Fluphenazine | Prolixin Prescribing Information

Fluphenazine | Prolixin

Prolixin is indicated in the management of manifestations of psychotic disorders.

Prolixin has not been shown effective in the management of behavioral complications in patients with mental retardation.

Prolixin Elixir should be inspected prior to use. Upon standing a slight wispy precipitate or globular material may develop due to the flavoring oils separating from the solution (potency is not affected). Gentle shaking redisperses the oils and the solution becomes clear. Solutions that do not clarify should not be used.
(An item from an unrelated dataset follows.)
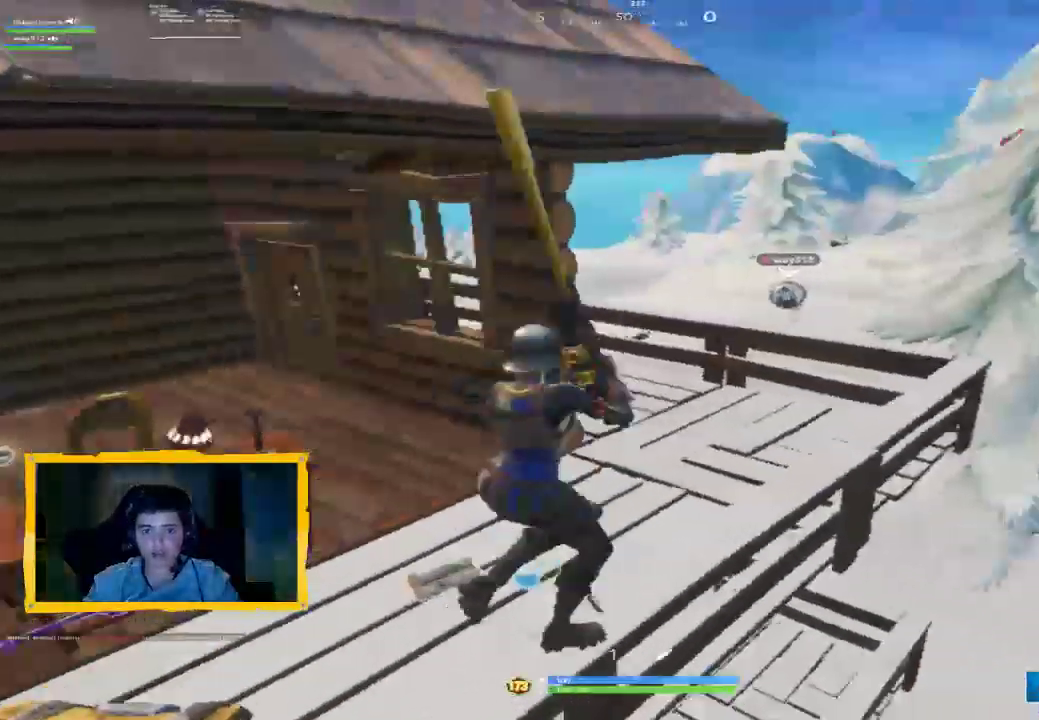
{"buttons": [], "left_stick": "up-left", "right_stick": "left", "events": [[133, "right_stick", "center"], [233, "right_stick", "left"], [267, "L1", "down"], [300, "left_stick", "up-left"], [400, "L1", "up"]]}
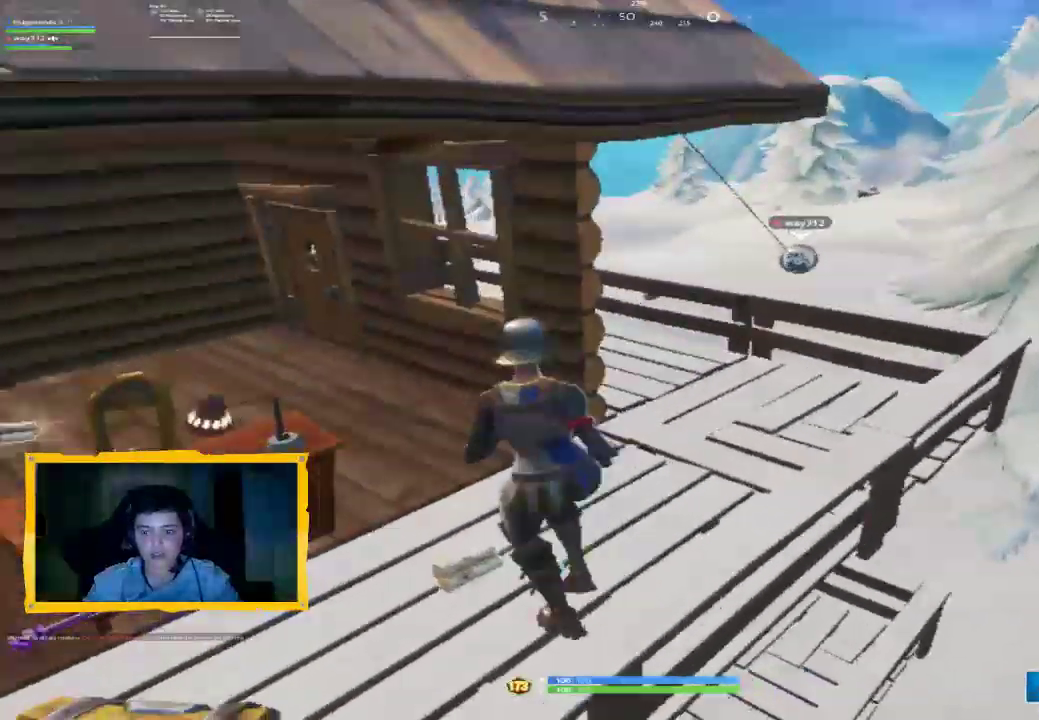
{"buttons": ["R1"], "left_stick": "up-right", "right_stick": "center", "events": [[67, "L1", "down"], [167, "L1", "up"], [167, "right_stick", "center"], [200, "left_stick", "center"], [267, "left_stick", "up-right"], [500, "R1", "down"]]}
Depending on the severity and duration of symptoms, total daily dosage for adult psychotic patients may range initially from 2.5 to 10.0 mg and should be divided and given at six- to eight-hour intervals.

Fluphenazine | Prolixin Prescribing Information Highlights

The following points are shortened, highlighted information from prescribing information for this drug. For the full prescribing information PDF, click the button below to be directed to the FDA PDF label for this drug.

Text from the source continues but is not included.